The old mythological legend of the Phoenix is a familiar one. The bird was described as of the size of an eagle, with a head finely crested, a body covered with beautiful plumage, and eyes sparkling like stars. She was said to live six hundred years in the wilderness, when she built for herself a funeral pile of aromatic woods, which she ignited with the fanning of her wings, and emerged from the flames with a new life. Hence the phoenix has been adopted universally as a symbol of immortality. Higgins (Anacalypsis, ii., 441) says that the phoenix is the symbol of an ever-revolving solar cycle of six hundred and eight years, and refers to the Phoenician word phen, which signifies a cycle. Aumont, the first Grand Master of the Templars after the martyrdom of DeMolay, and called the "Restorer of the Order," took, it is said, for his seal, a phoenix brooding on the flames, with the motto, "Ardet ut vivat" - She burns that she may live. The phoenix was adopted at a very early period as a Christian symbol, and several representations of it have been found in the catacombs. Its ancient legend, doubtless, caused it to be accepted as a symbol of Jesus Christ's resurrection and immortality.

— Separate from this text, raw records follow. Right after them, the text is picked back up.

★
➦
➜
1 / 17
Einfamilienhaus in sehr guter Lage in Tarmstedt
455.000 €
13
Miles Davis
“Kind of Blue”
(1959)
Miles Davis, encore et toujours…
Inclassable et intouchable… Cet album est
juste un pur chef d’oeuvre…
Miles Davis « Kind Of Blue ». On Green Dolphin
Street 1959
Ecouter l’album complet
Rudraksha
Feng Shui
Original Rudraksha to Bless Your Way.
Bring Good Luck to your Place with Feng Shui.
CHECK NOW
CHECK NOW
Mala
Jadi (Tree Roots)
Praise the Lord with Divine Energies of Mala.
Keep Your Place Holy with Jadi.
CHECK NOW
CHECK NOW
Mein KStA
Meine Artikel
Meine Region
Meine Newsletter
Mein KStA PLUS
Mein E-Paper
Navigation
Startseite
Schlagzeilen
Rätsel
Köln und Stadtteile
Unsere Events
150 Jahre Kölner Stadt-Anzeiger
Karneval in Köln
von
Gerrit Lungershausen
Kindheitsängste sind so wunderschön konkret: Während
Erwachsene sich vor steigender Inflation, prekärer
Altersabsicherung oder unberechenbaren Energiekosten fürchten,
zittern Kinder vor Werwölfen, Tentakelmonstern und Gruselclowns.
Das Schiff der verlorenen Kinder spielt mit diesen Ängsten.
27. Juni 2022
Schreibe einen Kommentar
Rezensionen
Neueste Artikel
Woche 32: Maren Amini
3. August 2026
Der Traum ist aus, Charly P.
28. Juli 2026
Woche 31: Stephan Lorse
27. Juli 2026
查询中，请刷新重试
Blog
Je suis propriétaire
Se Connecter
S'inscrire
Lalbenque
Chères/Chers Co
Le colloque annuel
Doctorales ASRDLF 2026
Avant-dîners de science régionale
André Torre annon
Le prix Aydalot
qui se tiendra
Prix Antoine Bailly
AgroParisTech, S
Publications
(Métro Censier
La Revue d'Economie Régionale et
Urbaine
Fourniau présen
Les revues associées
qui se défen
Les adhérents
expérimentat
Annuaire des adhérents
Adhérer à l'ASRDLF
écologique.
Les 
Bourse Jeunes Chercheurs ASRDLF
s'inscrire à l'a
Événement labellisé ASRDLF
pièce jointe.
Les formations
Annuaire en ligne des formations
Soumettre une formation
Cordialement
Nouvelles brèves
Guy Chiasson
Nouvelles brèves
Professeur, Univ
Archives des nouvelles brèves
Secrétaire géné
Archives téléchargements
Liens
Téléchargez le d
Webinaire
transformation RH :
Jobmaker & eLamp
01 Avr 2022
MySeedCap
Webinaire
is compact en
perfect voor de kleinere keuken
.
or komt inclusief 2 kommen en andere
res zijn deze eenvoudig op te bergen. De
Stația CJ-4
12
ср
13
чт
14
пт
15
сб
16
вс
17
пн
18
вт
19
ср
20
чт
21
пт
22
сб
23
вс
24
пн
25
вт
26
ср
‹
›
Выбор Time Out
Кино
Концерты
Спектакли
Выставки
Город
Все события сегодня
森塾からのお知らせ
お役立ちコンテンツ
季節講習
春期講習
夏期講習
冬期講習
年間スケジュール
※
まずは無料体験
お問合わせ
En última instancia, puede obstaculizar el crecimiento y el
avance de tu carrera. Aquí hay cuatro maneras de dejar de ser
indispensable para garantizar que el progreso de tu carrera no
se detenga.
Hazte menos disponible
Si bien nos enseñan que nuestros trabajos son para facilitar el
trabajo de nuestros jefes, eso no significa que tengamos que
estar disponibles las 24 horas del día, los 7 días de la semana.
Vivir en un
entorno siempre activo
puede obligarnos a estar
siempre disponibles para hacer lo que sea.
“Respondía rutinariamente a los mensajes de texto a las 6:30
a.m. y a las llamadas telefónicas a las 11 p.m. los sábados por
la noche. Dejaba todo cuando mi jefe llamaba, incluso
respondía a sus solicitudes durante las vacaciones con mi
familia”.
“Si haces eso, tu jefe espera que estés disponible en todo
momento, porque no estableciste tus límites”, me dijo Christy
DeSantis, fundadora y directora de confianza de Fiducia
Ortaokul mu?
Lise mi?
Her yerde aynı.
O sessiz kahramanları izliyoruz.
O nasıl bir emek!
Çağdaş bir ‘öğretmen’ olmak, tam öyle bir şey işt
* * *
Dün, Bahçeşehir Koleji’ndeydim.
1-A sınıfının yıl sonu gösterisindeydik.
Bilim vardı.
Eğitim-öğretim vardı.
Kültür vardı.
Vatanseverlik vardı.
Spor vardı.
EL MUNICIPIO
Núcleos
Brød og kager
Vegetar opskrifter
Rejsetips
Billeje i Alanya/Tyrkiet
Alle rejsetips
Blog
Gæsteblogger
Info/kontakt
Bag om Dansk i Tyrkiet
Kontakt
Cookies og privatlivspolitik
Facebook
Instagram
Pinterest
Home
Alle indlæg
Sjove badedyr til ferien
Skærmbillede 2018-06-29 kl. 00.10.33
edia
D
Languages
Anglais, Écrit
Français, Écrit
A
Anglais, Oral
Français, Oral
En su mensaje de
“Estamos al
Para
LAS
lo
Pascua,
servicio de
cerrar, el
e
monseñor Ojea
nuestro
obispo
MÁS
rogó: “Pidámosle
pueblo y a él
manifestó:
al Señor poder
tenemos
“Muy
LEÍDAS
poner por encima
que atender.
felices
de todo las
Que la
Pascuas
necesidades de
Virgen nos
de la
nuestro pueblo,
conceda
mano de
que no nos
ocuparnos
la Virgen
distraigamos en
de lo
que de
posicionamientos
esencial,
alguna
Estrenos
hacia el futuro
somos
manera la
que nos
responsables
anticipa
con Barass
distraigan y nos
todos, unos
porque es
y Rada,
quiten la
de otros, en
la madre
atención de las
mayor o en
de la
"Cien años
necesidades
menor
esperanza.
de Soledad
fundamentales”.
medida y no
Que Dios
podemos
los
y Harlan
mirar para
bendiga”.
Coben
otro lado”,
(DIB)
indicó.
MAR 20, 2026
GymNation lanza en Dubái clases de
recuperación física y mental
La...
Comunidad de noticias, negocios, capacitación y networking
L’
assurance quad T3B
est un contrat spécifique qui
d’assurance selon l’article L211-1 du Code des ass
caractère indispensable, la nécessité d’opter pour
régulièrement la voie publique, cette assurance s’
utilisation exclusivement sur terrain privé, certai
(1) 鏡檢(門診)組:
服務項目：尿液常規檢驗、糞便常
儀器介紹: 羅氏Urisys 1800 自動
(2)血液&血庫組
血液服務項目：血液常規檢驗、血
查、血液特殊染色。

Here at Phoenixmasonry, we believe that each of us has had the feeling of being consumed by fire. That the problems of our lives have left us in the pit of despair, the ashes of destruction, although it may not have been the fire that creates those ashes. Adversity and the overcoming of it makes us stronger. Just as the beautiful Temple of King Solomon rose from the rubbish and ashes of barbarous forces to become an even more magnificent and resplendent structure, our belief and faith in living a moral life allows us to rise up from the ashes to become stronger and better Freemasons.